Open-loop testing provides an environment where engine controller unit (ECU) algorithms can be developed and validated within a realistic context. Closed loop simulation is used in the early development stages to provide a higher quality production candidate. Simulation should also be able to occur in real-time or faster than real-time.
These models can then be used to perform early integration testing. Integration in-vehicle system tests can be run with virtual ECUs at this point and the tests can be prepared and validated for use within the fleet management testing.
Once the software-in-the-loop (SIL) testing is complete, the same tools, models, embedded system boards, and fleet management tests can be utilized within the HIL testing. At this point the ECU tests can also be automated.
The process and simulation environment provides for car computer testing of actuators, radar sensors, and camera sensors involved in things like lane departure warning, emergency braking, and pedestrian detection. Mahenda cited test cases dSPACE has been involved in using their ControlDesk, MotionDesk, and AutomationDesk simulation environment suite for testing lane departure warning (LDW) systems and autonomous emergency braking (AEB).
Euro NCAP test scenarios
The Euro NCAP test scenarios for autonomous emergency braking involve approaching a stationary target in city and embedded system boards, approaching a slower target, and approaching a braking target. Each scenario involves a vehicle speed between 50-80 km/h with distance to target calculations and operation that provides controlled braking to eliminate or minimize impact.

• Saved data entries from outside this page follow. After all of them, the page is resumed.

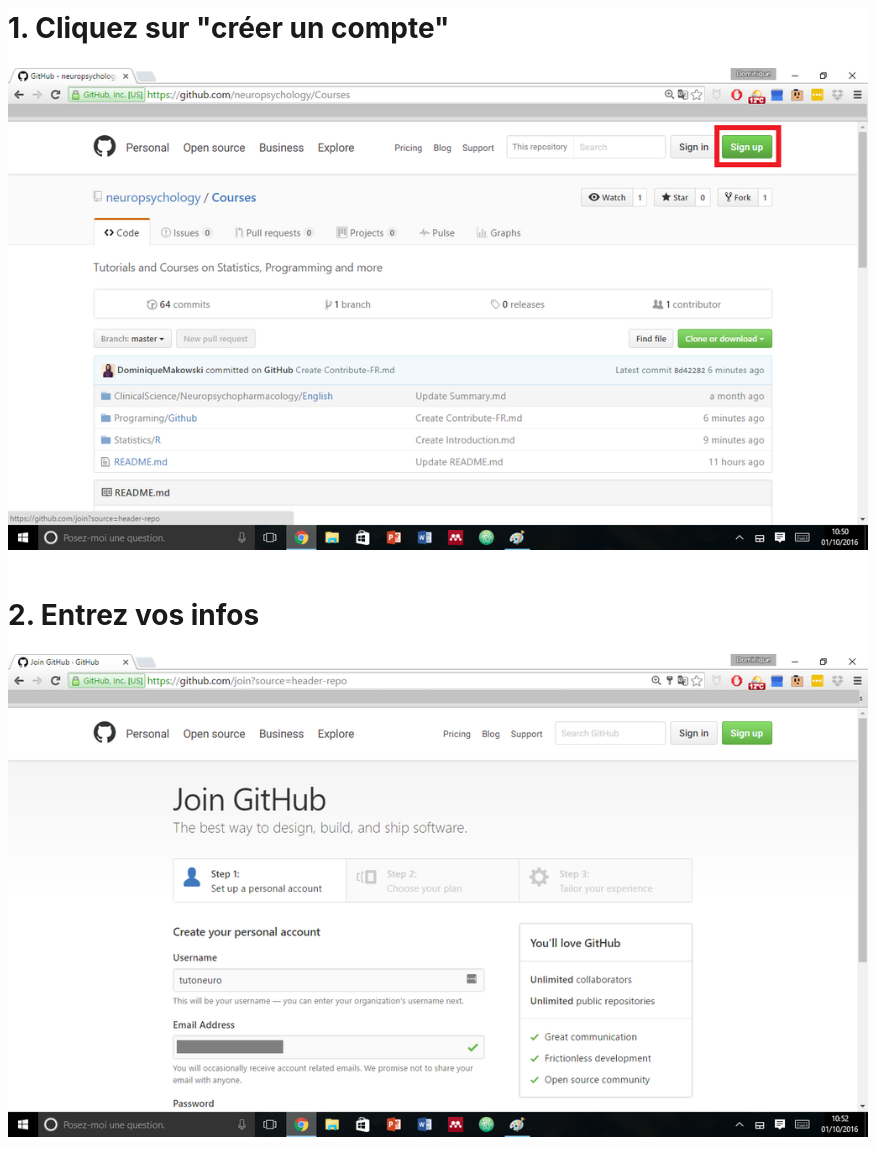 # 1. Cliquez sur "créer un compte"

<p align="center"><img src="https://raw.githubusercontent.com/neuropsychology/Courses/master/Programing/Github/Illustrations/1.png" width="900"></p>

# 2. Entrez vos infos

<p align="center"><img src="https://raw.githubusercontent.com/neuropsychology/Courses/master/Programing/Github/Illustrations/2.png" width="900"></p>

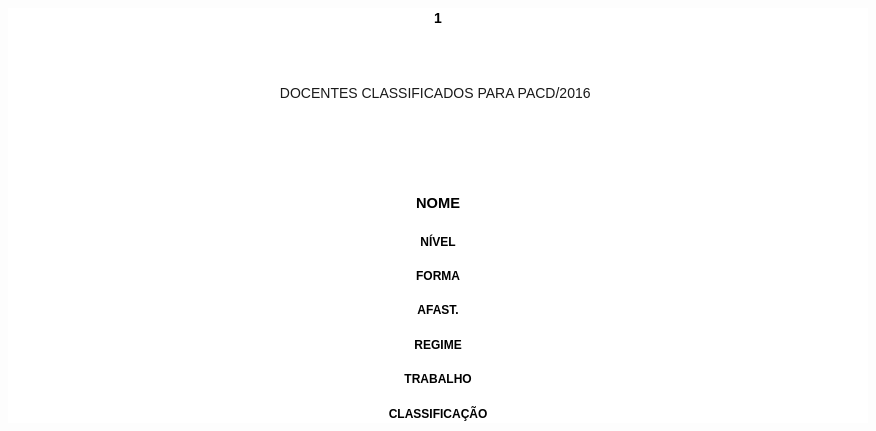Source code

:   <p class=MsoNormal align=center style='text-align:center'><b
  style='mso-bidi-font-weight:normal'><span style='font-family:"Arial","sans-serif";
  color:black'>1</span></b><span style='font-family:"Arial","sans-serif"'><o:p></o:p></span></p>
  </td>
  <td style='mso-cell-special:placeholder;border:none;padding:0cm 0cm 0cm 0cm'
  width=4><p class='MsoNormal'>&nbsp;</td>
 </tr>
 <tr style='mso-yfti-irow:4;page-break-inside:avoid;mso-row-margin-right:3.1pt'>
  <td width=664 colspan=10 valign=top style='width:498.15pt;border-top:none;
  border-left:solid windowtext 1.5pt;border-bottom:none;border-right:solid windowtext 1.5pt;
  padding:0cm 0cm 0cm 0cm'><b><span style='font-size:14.0pt;font-family:"Arial","sans-serif";
  mso-fareast-font-family:"Times New Roman";mso-ansi-language:PT-BR;mso-fareast-language:
  PT-BR;mso-bidi-language:AR-SA'><br clear=all style='page-break-before:always'>
  </span></b>
  <p class=PACDTTitulo align=center style='margin-top:0cm;margin-right:4.25pt;
  margin-bottom:0cm;margin-left:0cm;margin-bottom:.0001pt;text-align:center;
  text-indent:0cm'><span style='font-family:"Arial","sans-serif"'>DOCENTES
  CLASSIFICADOS PARA PACD/2016</span><span style='font-family:"Arial","sans-serif";
  color:black;font-weight:normal;mso-bidi-font-weight:bold'> </span><span
  style='font-family:"Arial","sans-serif"'><o:p></o:p></span></p>
  </td>
  <td style='mso-cell-special:placeholder;border:none;border-bottom:solid windowtext 1.5pt;
  padding:0cm 0cm 0cm 0cm' width=4><p class='MsoNormal'>&nbsp;</td>
 </tr>
 <tr style='mso-yfti-irow:5;mso-row-margin-left:2.6pt'>
  <td style='mso-cell-special:placeholder;border:none;padding:0cm 0cm 0cm 0cm'
  width=3><p class='MsoNormal'>&nbsp;</td>
  <td width=244 colspan=3 style='width:182.8pt;border:solid windowtext 1.5pt;
  padding:0cm 0cm 0cm 0cm'>
  <h2 align=center style='margin:0cm;margin-bottom:.0001pt;text-align:center'><span
  style='font-size:11.0pt;font-family:"Arial","sans-serif";color:black;
  font-style:normal;mso-bidi-font-style:italic'>NOME<o:p></o:p></span></h2>
  </td>
  <td width=59 style='width:44.55pt;border:solid windowtext 1.5pt;border-left:
  none;mso-border-left-alt:solid windowtext 1.5pt;padding:0cm 0cm 0cm 0cm'>
  <p class=MsoNormal align=center style='text-align:center'><b
  style='mso-bidi-font-weight:normal'><span style='font-size:9.0pt;font-family:
  "Arial","sans-serif";color:black'>NÍVEL<o:p></o:p></span></b></p>
  </td>
  <td width=76 colspan=2 style='width:2.0cm;border:solid windowtext 1.5pt;
  border-left:none;mso-border-left-alt:solid windowtext 1.5pt;padding:0cm 0cm 0cm 0cm'>
  <p class=MsoNormal align=center style='text-align:center'><b
  style='mso-bidi-font-weight:normal'><span style='font-size:9.0pt;font-family:
  "Arial","sans-serif";color:black'>FORMA<o:p></o:p></span></b></p>
  <p class=MsoNormal align=center style='text-align:center'><b
  style='mso-bidi-font-weight:normal'><span style='font-size:9.0pt;font-family:
  "Arial","sans-serif";color:black'>AFAST.<o:p></o:p></span></b></p>
  </td>
  <td width=113 colspan=2 style='width:3.0cm;border:solid windowtext 1.5pt;
  border-left:none;mso-border-left-alt:solid windowtext 1.5pt;padding:0cm 0cm 0cm 0cm'>
  <p class=MsoNormal align=center style='text-align:center'><b
  style='mso-bidi-font-weight:normal'><span style='font-size:9.0pt;font-family:
  "Arial","sans-serif";color:black'>REGIME<o:p></o:p></span></b></p>
  <p class=MsoNormal align=center style='text-align:center'><b
  style='mso-bidi-font-weight:normal'><span style='font-size:9.0pt;font-family:
  "Arial","sans-serif";color:black'>TRABALHO<o:p></o:p></span></b></p>
  </td>
  <td width=173 colspan=2 style='width:129.55pt;border:solid windowtext 1.5pt;
  border-left:none;mso-border-left-alt:solid windowtext 1.5pt;padding:0cm 0cm 0cm 0cm'>
  <p class=MsoNormal align=center style='text-align:center'><b
  style='mso-bidi-font-weight:normal'><span style='font-size:9.0pt;font-family:
  "Arial","sans-serif";color:black'>CLASSIFICAÇÃO<o:p></o:p></span></b></p>
  </td>
 </tr>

There are also similar test scenarios for AEB involving pedestrian or vulnerable road users (VRU) like bicycles or motorcycles. Mahendra mentioned that these test fleet management scenarios are not finalized and may be subject to change by Euro NCAP. Mahendra mentioned that the dSPACE simulation environment provides a library with Euro NCAP test scenarios that allow the user to execute the tests and generate score results. The same test framework can be used for model, software, and hardware testing.
Improving vehicle safety and functionality
ADAS and active safety systems are gaining importance and new challenges are emerging to ensure in-vehicle system functional safety of these systems. Virtual test drives and early simulation and testing are becoming a critical factor in providing better modeling, higher quality algorithms, and faster development of advanced driver assistance systems for the automobile.